Parkinson’s disease (PD) is the second most common neurodegenerative disorder in the world, with over 1 million Americans currently suffering from PD. The risk of PD increases greatly in people over the age of 65 years. Both genetic and environmental factors are known to contribute to the pathogenesis of PD. Among these, LRRK2-G2019S is the most prevalent, being found in a wide range of ethnic groups and in 1-3% of sporadic and 4-8% of familial PD cases. However, how LRRK2-G2019S promotes the pathogenesis of PD remains largely unknown.

Surprisingly, G2019S knock-in mice only develop pre-symptoms of PD, suggesting other triggers are needed for the pathogenesis. PD patients have higher incidence of gut dysbiosis, and gut dysbiosis promotes PD pathogenesis in animal models. Furthermore, IBD patients have 20–90% higher risk of developing PD. Intriguingly, a recent finding unraveled novel pathogenic LRRK2 variants shared by both IBD and PD, suggesting LRRK2 might bridge the gut-brain axis in PD pathogenesis.
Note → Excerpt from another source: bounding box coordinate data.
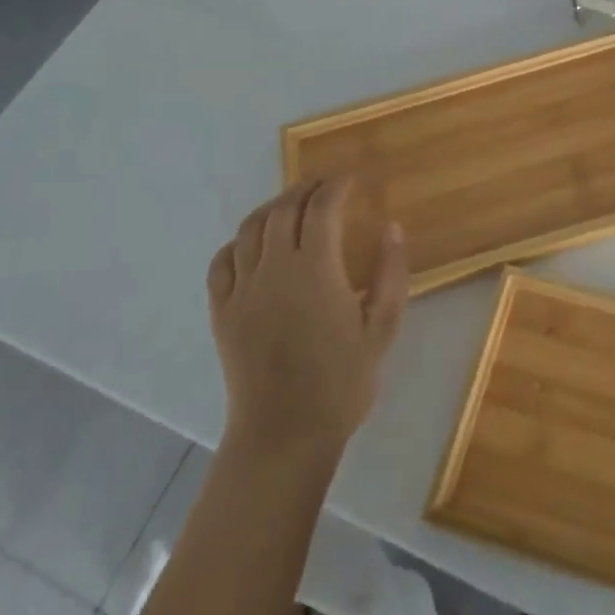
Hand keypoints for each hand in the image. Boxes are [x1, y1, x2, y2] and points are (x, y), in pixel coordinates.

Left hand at [207, 178, 406, 463]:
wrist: (284, 435)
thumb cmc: (342, 383)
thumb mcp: (383, 329)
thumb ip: (391, 273)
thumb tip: (392, 227)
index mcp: (315, 270)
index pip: (322, 207)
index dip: (337, 185)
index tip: (353, 179)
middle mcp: (274, 269)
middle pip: (284, 209)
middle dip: (307, 188)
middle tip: (328, 186)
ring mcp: (242, 289)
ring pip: (250, 228)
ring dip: (273, 207)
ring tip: (293, 206)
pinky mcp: (221, 311)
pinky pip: (222, 261)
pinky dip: (239, 242)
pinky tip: (255, 245)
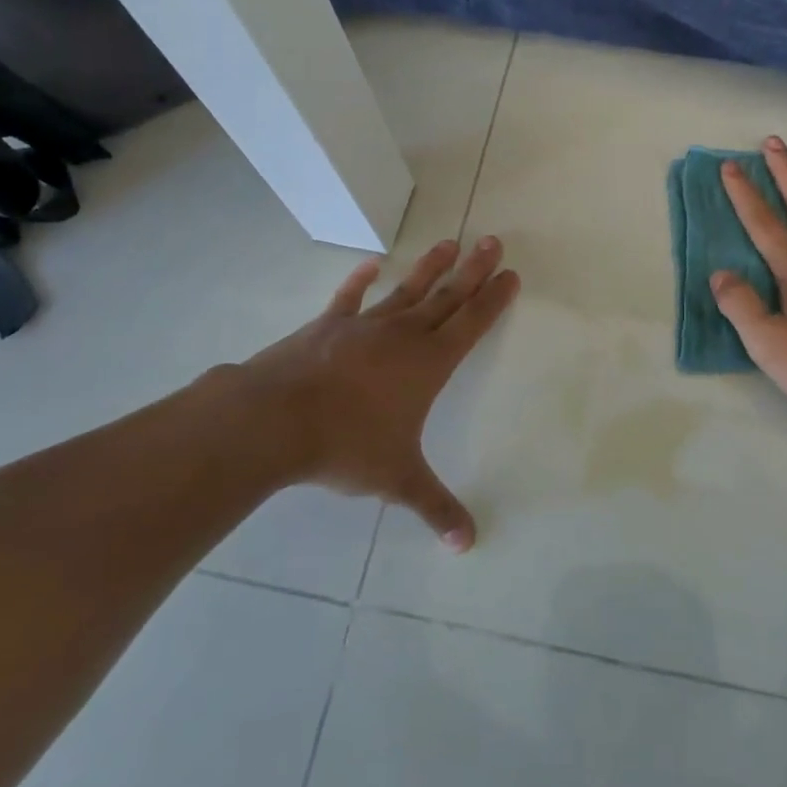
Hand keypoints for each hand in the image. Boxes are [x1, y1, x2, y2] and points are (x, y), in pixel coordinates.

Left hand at [191, 236, 518, 550]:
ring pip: (407, 290)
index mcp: (428, 364)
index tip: (510, 274)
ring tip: (449, 242)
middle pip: (447, 296)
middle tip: (492, 241)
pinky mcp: (328, 326)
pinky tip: (372, 264)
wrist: (276, 420)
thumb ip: (435, 506)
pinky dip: (361, 281)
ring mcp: (364, 326)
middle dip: (473, 270)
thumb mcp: (397, 479)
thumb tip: (467, 545)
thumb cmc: (346, 445)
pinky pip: (350, 298)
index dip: (493, 299)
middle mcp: (403, 336)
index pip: (471, 324)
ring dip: (430, 268)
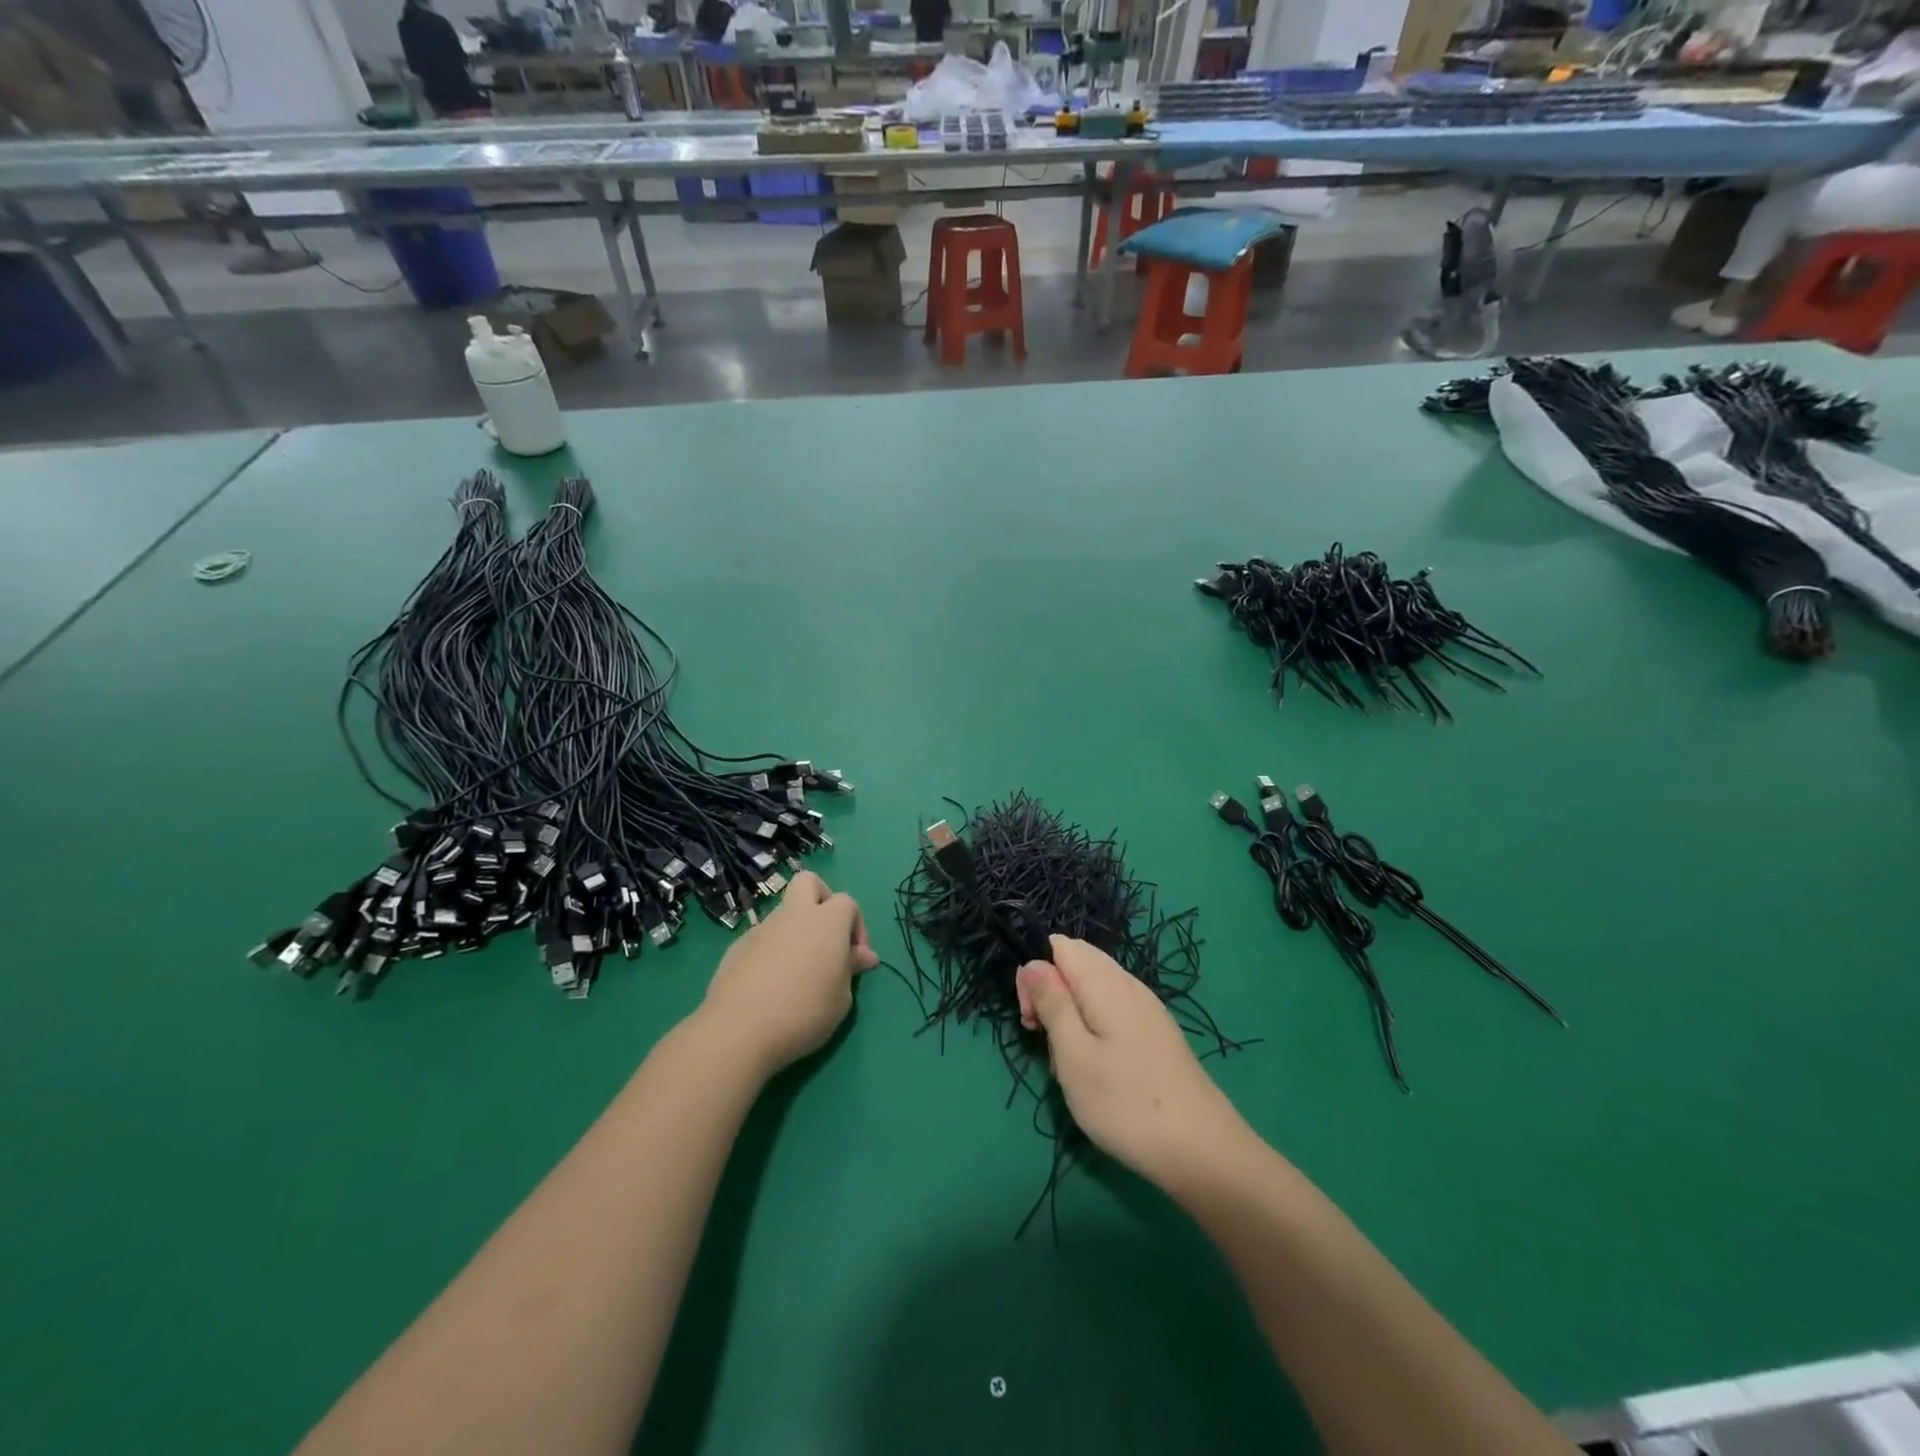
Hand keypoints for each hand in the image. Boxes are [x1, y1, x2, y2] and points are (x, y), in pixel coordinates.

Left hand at [698, 870, 879, 1077]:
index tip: (855, 959)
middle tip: (825, 937)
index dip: (856, 927)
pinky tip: (770, 985)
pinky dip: (771, 951)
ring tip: (797, 972)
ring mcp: (762, 928)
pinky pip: (762, 939)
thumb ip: (851, 969)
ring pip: (783, 913)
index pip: (848, 903)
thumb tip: (862, 956)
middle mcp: (794, 914)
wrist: (739, 1030)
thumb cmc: (804, 1012)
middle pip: (808, 882)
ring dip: (795, 931)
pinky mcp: (737, 947)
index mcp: (827, 921)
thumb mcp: (841, 998)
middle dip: (821, 899)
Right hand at [1016, 936, 1248, 1193]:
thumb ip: (1051, 1002)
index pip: (1060, 946)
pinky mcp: (1157, 1034)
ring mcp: (1148, 1009)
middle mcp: (1129, 984)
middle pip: (1078, 965)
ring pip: (1094, 992)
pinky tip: (1099, 1072)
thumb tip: (1033, 962)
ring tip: (1071, 1065)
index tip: (1031, 1021)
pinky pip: (1114, 1013)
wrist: (1203, 1151)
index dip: (1036, 976)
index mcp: (1105, 981)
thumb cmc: (1125, 1103)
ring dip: (1072, 1018)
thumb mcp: (1073, 1054)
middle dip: (1052, 995)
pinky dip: (1096, 1032)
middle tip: (1046, 1043)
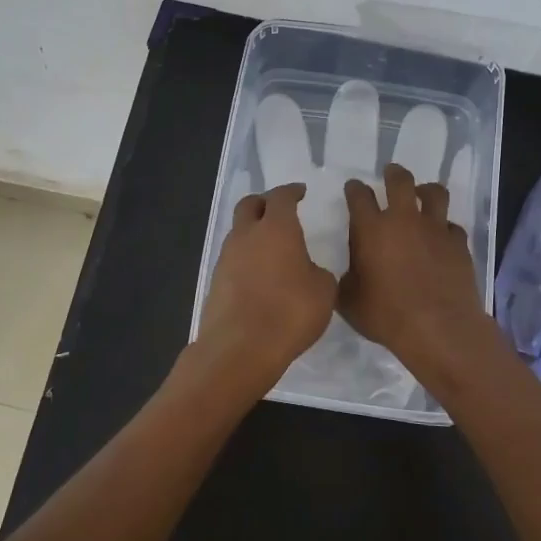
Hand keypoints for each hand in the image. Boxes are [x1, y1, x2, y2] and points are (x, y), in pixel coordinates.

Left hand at [196, 183, 337, 392]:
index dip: (292, 191)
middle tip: (278, 209)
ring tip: (271, 247)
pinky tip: (259, 275)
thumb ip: (318, 272)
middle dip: (264, 202)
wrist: (240, 348)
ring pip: (238, 232)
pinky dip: (246, 259)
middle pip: (250, 205)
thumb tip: (307, 271)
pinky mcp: (216, 282)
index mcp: (277, 228)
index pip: (281, 197)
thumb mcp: (324, 291)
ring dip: (253, 232)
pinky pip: (233, 259)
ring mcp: (226, 258)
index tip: (300, 192)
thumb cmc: (289, 313)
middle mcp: (247, 235)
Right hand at [340, 163, 498, 379]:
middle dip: (393, 173)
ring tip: (422, 194)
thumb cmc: (386, 315)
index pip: (359, 195)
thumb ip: (346, 279)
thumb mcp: (349, 301)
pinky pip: (453, 226)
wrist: (437, 328)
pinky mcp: (458, 243)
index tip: (354, 188)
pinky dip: (446, 228)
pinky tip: (442, 237)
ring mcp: (435, 229)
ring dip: (426, 190)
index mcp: (371, 229)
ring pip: (434, 193)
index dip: (355, 189)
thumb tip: (349, 273)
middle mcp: (403, 220)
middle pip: (400, 181)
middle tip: (391, 173)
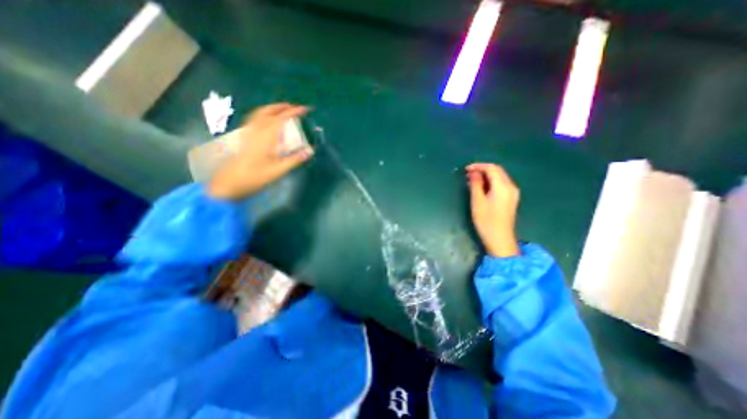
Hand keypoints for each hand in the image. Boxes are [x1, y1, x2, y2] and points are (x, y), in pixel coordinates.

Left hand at [207, 104, 311, 200]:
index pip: (281, 119)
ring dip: (273, 108)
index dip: (294, 112)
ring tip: (283, 109)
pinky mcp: (244, 136)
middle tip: (295, 108)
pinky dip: (263, 113)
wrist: (231, 182)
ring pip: (260, 113)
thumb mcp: (278, 170)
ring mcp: (248, 132)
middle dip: (283, 107)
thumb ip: (295, 159)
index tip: (305, 109)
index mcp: (266, 137)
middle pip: (269, 112)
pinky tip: (266, 119)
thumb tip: (310, 151)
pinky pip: (253, 118)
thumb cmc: (256, 177)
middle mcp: (256, 130)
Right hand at [465, 163, 520, 257]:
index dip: (478, 166)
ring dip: (487, 175)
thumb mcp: (477, 201)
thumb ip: (476, 184)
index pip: (492, 168)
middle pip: (498, 171)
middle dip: (483, 169)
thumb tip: (473, 172)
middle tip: (468, 174)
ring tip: (473, 180)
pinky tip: (482, 187)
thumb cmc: (486, 221)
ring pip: (500, 177)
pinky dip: (491, 181)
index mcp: (503, 186)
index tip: (466, 169)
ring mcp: (513, 193)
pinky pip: (501, 184)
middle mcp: (511, 186)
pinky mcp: (511, 198)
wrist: (500, 239)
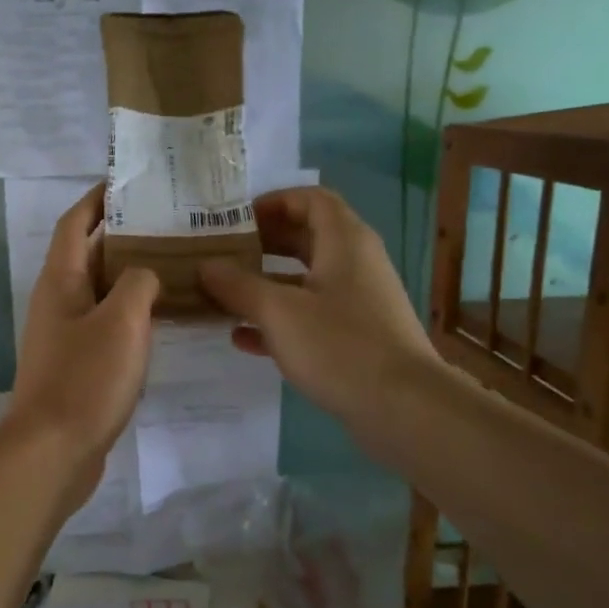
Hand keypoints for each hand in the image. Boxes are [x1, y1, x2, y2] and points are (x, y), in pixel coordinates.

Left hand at [6, 186, 159, 498]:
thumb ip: (140, 283)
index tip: (130, 182)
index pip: (75, 223)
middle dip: (124, 235)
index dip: (98, 199)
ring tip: (176, 264)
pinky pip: (107, 324)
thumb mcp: (123, 321)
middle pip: (89, 255)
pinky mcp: (77, 364)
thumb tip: (146, 274)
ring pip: (101, 292)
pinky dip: (132, 314)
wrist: (54, 450)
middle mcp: (57, 301)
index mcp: (60, 280)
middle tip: (170, 224)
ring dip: (132, 276)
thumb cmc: (86, 378)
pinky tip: (164, 318)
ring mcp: (65, 335)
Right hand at [198, 187, 439, 438]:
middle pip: (306, 238)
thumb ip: (238, 286)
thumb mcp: (278, 312)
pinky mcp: (355, 337)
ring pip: (304, 281)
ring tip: (223, 294)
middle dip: (263, 244)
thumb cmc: (340, 346)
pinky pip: (310, 316)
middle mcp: (355, 264)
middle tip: (222, 254)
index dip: (273, 202)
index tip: (236, 219)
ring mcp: (357, 302)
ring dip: (265, 284)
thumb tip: (205, 266)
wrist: (403, 407)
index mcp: (344, 242)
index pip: (311, 200)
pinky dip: (278, 320)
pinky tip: (242, 338)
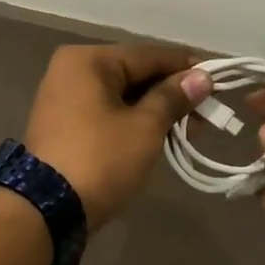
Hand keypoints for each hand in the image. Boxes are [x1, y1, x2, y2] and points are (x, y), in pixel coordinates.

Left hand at [23, 44, 210, 229]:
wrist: (46, 210)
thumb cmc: (100, 159)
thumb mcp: (144, 128)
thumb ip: (173, 98)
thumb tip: (202, 77)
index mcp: (88, 60)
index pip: (148, 55)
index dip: (186, 66)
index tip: (219, 77)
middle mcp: (72, 69)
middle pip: (134, 72)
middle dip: (172, 92)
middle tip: (208, 113)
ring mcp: (65, 97)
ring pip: (122, 94)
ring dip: (155, 109)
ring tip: (190, 129)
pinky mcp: (65, 124)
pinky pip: (107, 111)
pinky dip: (134, 120)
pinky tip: (161, 135)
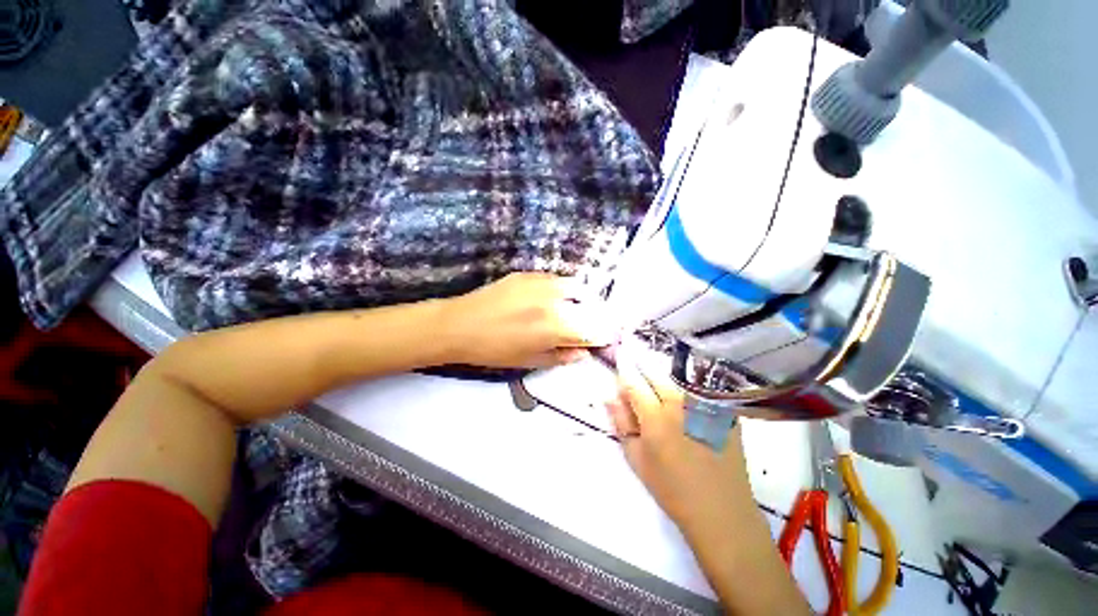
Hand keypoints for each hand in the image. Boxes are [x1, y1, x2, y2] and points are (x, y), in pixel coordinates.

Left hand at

We thus hypothesize that second hit-induced LRRK2-mediated intestinal inflammation promotes the PD penetrance in the predisposed LRRK2-G2019S knock-in model. The objective of our study is to test the “two-hit” model for PD etiology in LRRK2-G2019S knock-in mice and establish novel PD models through the gut-brain axis. Our long-term goal is to understand the underlying mechanisms of the LRRK2-mediated gut-brain axis in the pathogenesis of PD.